[antlr-interest] Question with greedy

Wed Sep 23 15:24:50 PDT 2009

Greetings!

On Wed, 2009-09-23 at 23:35 +0200, Andreas Volz wrote:
> Hello,
> 
> I wrote this grammar:
> 
> startrule
> 	: (property comment property)*
> 	;
> comment
> 	: COMMENT { printf("Comment: \%s\n", $COMMENT.text->chars); }
> 	;
> 	
> COMMENT
>  	:  '/*' ( options {greedy=false;} : . )* '*/'
>  	;
> 	
> property
> 	: TOKEN { printf("Property: \%s\n", $TOKEN.text->chars);}
> 
> TOKEN
> 	: (ALPHA | DIGIT)+
> 
> fragment DIGIT  	
> 	: '0'..'9'
> 	;
> 	
> fragment ALPHA
> 	: 'a'..'z' | 'A'..'Z' |'@'|'.'| ' ' 
> 	;
> 
> The input is:
> 
> This is a test /* with a comment */ in the middle
> This is a test /* with a comment */ in the middle
> This is a test /* with a comment */ in the middle
> 
> The result looks good, but some errors are print out:
> 
> test.txt(1) : lexer error 3 :
> 	 at offset 49, near char(0XA) :
> 	
> This is a test /* w
> test.txt(2) : lexer error 3 :
> 	 at offset 50, near char(0XA) :
> 	
> This is a test /* w
> test.txt(3) : lexer error 3 :
> 	 at offset 50, near char(0XA) :
> 	
> 
> Property: This is a test 
> Comment: /* with a comment */
> Property:  in the middle
> Property: This is a test 
> Comment: /* with a comment */
> Property:  in the middle
> Property: This is a test 
> Comment: /* with a comment */
> Property:  in the middle
> 
> BTW: The line ending in this file is 0x0A.
> 
> Could anyone explain this error and how to prevent it?
> 

Your Lexer has no rule that deals with your line ending character. need
to add a rule similar to:

NEWLINE : '\r' '\n'? | '\n' { $channel = HIDDEN; } ;

> Second question: How do I not include the '/*' and '*/' tags in the
> comment match?
> 

There appears to be no non-ambiguous way to remove the need for the '/*'
and '*/' in the syntax of your COMMENT rule.

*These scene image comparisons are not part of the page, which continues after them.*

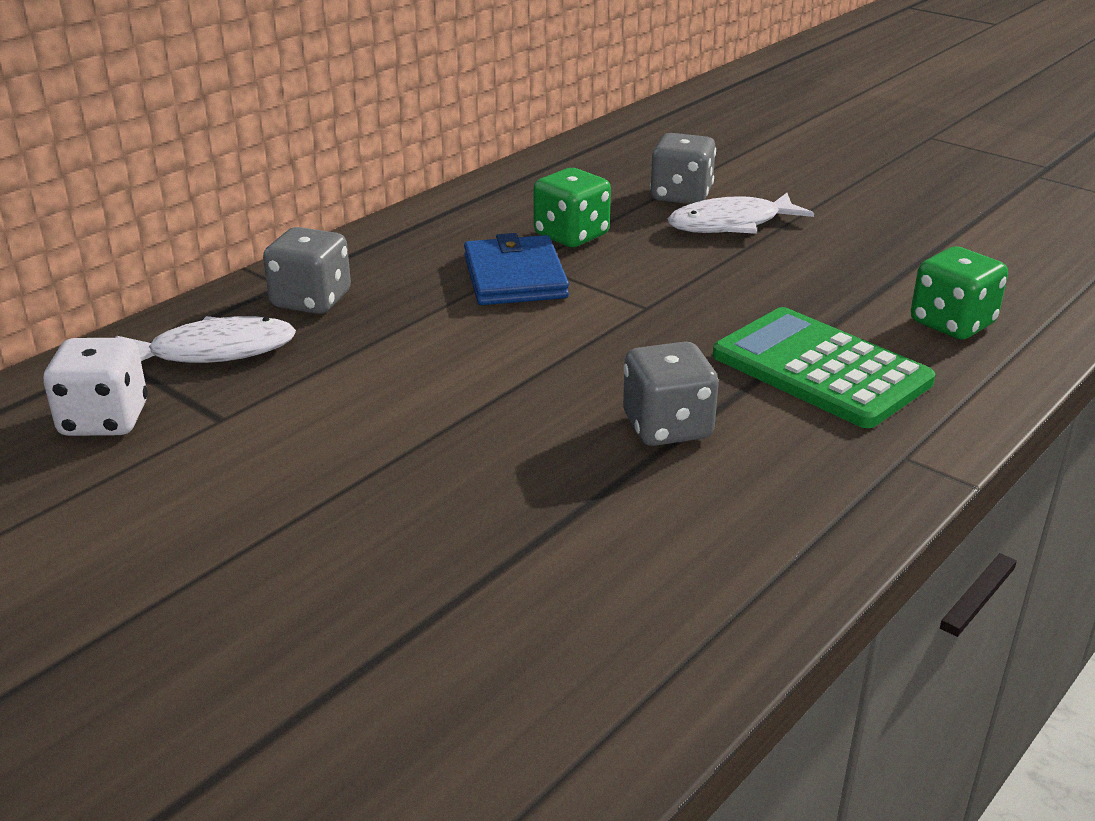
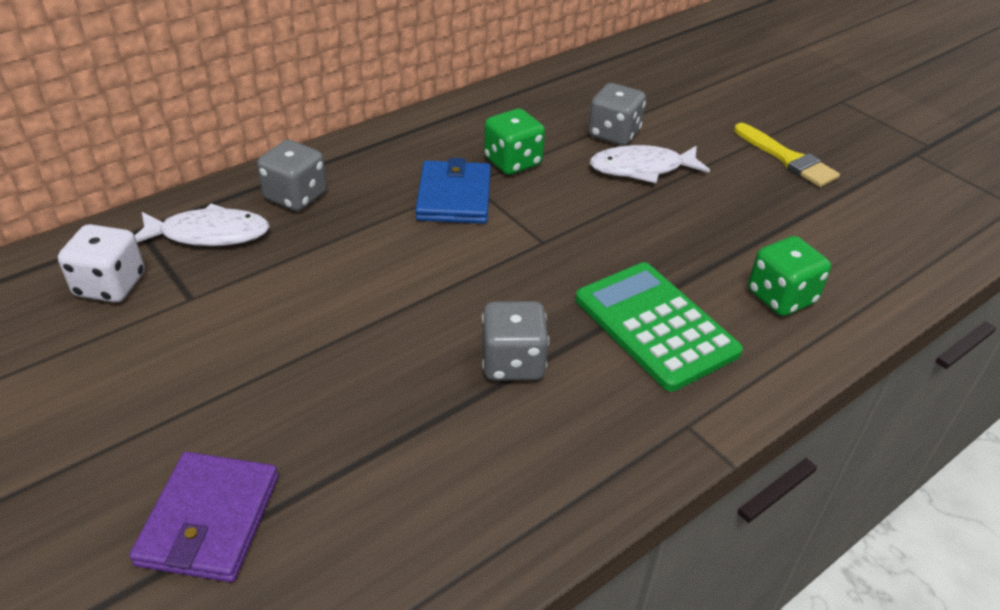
camera: 10 degrees right, 10 degrees up
none -> purple wallet [129,452,278,582]
none -> yellow brush [734,123,840,187]

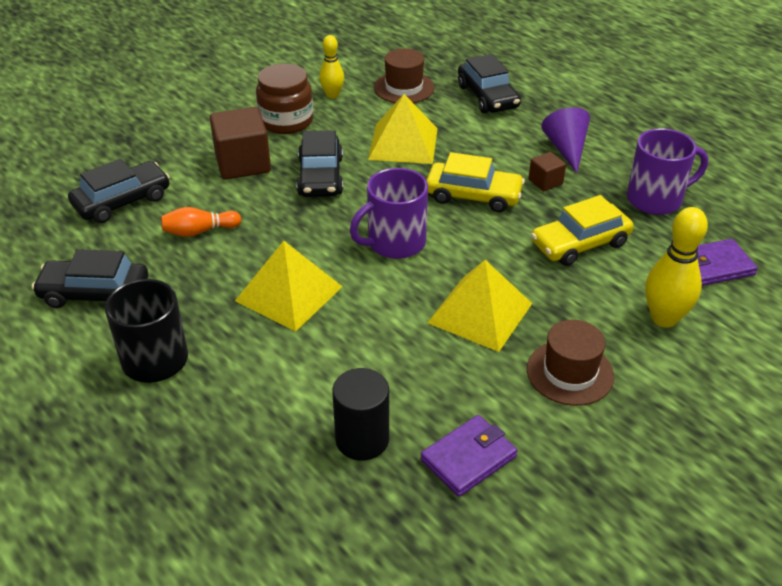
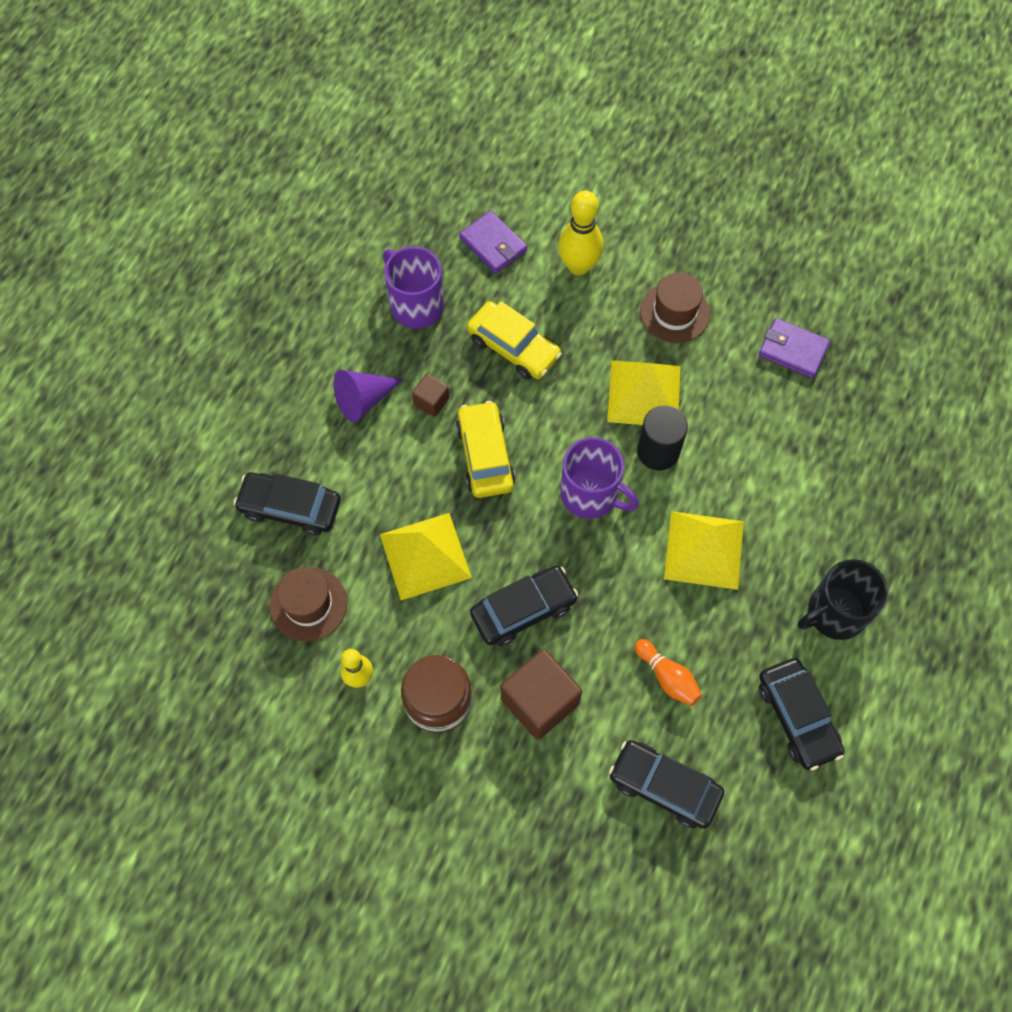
camera: 115 degrees left, 25 degrees up
black cylinder [332,368,389,461] -> black cylinder moved to [637,405,688,470]
black car [458,54,521,113] -> black car turned 120 degrees counterclockwise [234,472,341,536]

However if you mean to remove those elements from the print out of the
comment text in the comment parser rule, then simply substring out the
stuff between the first two and last two characters in the `
$COMMENT.text->chars` inside the printf call (my C is very rusty, i
assume you know how to do that). 

Alternatively you should be able to make the COMMENT rule throw away the
bracketing characters by, inside an action, using $getText to obtain the
string of the comment (including the '/*' and '*/'), substring out the
characters that you want and then use $setText to deposit that substring
back into the COMMENT Token.

again, my C is rusty, and my knowledge of the C code generator is
sketchy at best --- so please consider the above advice to be more
conceptual in nature rather than being precise coding advice.

Hope this helps
   -jbb